◆ About this exercise
Gather every line from the entries below that contains the string "красивых". Case counts.

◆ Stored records
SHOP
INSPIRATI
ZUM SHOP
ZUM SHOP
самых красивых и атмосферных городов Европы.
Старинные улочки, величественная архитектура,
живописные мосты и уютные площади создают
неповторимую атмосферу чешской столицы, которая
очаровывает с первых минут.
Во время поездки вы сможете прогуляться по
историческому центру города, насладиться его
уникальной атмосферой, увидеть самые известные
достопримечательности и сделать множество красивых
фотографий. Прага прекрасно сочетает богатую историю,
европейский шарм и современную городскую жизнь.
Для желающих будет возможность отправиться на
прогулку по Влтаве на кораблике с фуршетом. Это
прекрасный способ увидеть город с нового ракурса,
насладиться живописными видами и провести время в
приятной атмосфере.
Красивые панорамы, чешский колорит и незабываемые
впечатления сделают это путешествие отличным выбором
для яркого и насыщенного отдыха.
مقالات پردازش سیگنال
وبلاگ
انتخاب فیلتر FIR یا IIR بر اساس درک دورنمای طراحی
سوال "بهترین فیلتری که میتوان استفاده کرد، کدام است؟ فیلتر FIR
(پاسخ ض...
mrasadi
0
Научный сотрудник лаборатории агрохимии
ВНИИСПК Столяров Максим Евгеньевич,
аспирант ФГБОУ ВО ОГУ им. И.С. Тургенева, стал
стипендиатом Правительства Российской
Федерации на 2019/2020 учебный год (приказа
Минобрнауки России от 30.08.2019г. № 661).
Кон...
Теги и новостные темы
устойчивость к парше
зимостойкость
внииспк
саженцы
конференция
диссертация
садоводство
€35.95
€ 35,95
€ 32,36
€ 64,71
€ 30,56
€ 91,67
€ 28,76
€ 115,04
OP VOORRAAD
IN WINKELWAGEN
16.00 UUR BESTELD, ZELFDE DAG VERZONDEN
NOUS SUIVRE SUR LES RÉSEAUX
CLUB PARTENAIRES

◆ Written response
самых красивых и атмосферных городов Европы.
достопримечательности и сделать множество красивых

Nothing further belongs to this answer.